Woman washing a salad in the sink
To avoid cross-contamination, you must ensure proper food and kitchen hygiene, especially of the surfaces on which you intend to place the products.

Cross-contamination: measures to avoid it

  • Keep cleaning and disinfecting chemicals in a special place away from food.
  • Periodically clean kitchen work surfaces with hot water and detergents; never let the animals you may have in the household come in contact with them.
  • Use disposable paper towels to clean surfaces. When using kitchen towels or dishcloths, you should replace them whenever necessary.
  • Rinse the treated surface and utensils after disinfection to completely remove any disinfectant residue. Do not use detergent and bleach at the same time. The detergent inactivates the bleach and this decreases its disinfectant action.
  • When preparing food, make sure that the necessary utensils and equipment are cleaned and disinfected properly.
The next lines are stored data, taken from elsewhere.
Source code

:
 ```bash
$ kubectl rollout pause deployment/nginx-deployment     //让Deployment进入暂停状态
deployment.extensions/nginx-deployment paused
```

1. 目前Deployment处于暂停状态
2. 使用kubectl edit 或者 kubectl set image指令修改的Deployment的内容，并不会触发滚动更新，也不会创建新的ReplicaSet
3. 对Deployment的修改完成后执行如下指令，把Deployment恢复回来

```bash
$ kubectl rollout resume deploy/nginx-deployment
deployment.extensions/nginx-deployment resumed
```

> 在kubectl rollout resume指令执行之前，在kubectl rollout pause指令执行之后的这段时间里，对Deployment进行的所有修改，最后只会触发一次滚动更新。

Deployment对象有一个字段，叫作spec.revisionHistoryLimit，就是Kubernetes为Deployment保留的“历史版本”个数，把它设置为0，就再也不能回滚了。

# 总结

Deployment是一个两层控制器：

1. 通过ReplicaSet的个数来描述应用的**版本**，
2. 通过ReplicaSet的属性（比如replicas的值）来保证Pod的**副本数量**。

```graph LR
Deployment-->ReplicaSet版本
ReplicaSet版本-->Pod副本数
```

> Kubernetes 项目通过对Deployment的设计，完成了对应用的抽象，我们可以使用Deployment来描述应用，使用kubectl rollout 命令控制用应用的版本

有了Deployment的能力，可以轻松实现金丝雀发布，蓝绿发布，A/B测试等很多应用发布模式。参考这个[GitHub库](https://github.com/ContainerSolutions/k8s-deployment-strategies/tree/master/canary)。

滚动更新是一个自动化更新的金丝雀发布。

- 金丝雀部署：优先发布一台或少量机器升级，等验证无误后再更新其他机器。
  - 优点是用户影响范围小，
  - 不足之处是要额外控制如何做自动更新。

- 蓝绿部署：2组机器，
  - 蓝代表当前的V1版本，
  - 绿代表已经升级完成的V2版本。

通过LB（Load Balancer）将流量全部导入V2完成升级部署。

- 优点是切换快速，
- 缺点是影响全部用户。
  • After you have finished handling raw food and before handling cooked products, clean and disinfect all utensils, equipment and tables.
  • Place raw foods at the bottom of the refrigerator to prevent juices from contaminating ready-to-eat products. Protect any cuts or injuries with waterproof bandages and treat them with an antiseptic. Also, do not cook if you are sick or have a skin infection.
  • Wash your hands with soap and water before, during and after cooking. Also, do this whenever you handle raw foods, after using the bathroom and after handling chemicals.